Diwali 2021 – Happy Diwali 2021 to all of you.
This year’s Diwali, or Deepavali, falls on the Thursday, 4th of November but the festivities last five days. Each day has its own celebrations and rituals, and different legends and traditions are associated with Diwali in different parts of India.
What are the 5 days of Diwali in 2021?
- Naraka Chaturdashi or Choti Diwali
- Lakshmi Puja
- Govardhan Puja or Parewa
- Bhai Dooj
The Hindu epic Ramayana tells how Lord Rama travelled to the island of Lanka to rescue his beloved consort Sita, who had been kidnapped by Lanka’s evil king Ravana. With his assistant Hanuman the monkey god, and his army of monkeys, Rama made it to Lanka, fought Ravana victoriously and returned safely home with Sita.
It is said that as Rama and Sita returned to the town of Ayodhya in North India, the residents lit oil lamps to welcome them home. Small oils lamps, diyas, are still lit today to celebrate Rama’s victory over the demon king. Rama’s victory over Ravan also symbolizes the victory of light over darkness and of good over evil.
Diwali also honours and celebrates Lakshmi, the goddess of wealth. Lakshmi puja (a religious ritual) is a key part of Diwali celebrations. Diwali lasts five days and the third and main day (Amavasya) is usually devoted to Lakshmi, although in some parts of India Lakshmi puja is also performed on the first of the five days (Dhanteras).
Lakshmi is said to visit the homes of those devoted to her and bring prosperity and good fortune for the new year (Diwali also starts a new business year) and houses are scrupulously cleaned for Lakshmi’s visit as the goddess is believed to visit the cleanest house first. The small oil lamps and candles that are lit during Diwali are also meant to welcome Lakshmi to the house.
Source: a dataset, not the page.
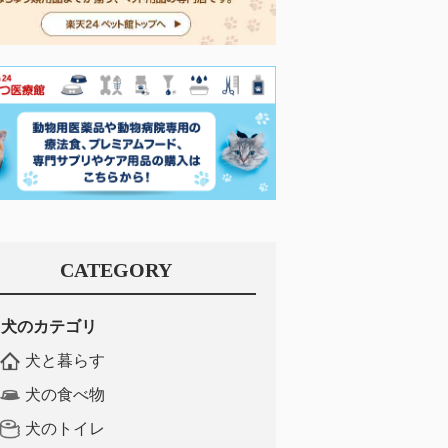
CATEGORY
犬のカテゴリ
犬と暮らす
犬の食べ物
犬のトイレ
Lakshmi apparently brings wealth and prosperity to anyone who gambles during Diwali, and gambling is a popular Diwali tradition in some parts of India. According to a legend the Hindu god Lord Shiva and his wife Parvati were once playing dice on Diwali, and as Parvati won she promised that anyone who gambles on Diwali will get prosperity in the coming year.
Exchanging gifts is an important Diwali custom. Gifts are exchanged between friends, family members, neighbours and business colleagues. People visit each other’s houses bringing gifts and receiving gifts in return, and employers or business owners give presents and bonuses to their workforce. Diwali gifts used to be homemade sweets, dried fruits or other simple offerings but today can include giant gift hampers, jewellery, gadgets and other much more expensive and extravagant items. Diwali cards are also sent and exchanged during the festival.
Diwali Rangoli (kollam in South India) are traditional patterns and designs that are painted outside houses, usually with rice flour or vermilion powder, and during Deepavali rangoli are made especially attractive and decorated with candles, oil lamps and fresh flowers.
Deepavali is not just a Hindu festival. Diwali is also celebrated by Sikhs as the day when the sixth guru of Sikhism, Guru Hargobind, was released from prison in 1619. The foundation the Golden Temple in Amritsar, the holiest sites for Sikhs, was laid on Diwali. For Jains Diwali is the day when the religion’s founder Lord Mahavira entered Nirvana.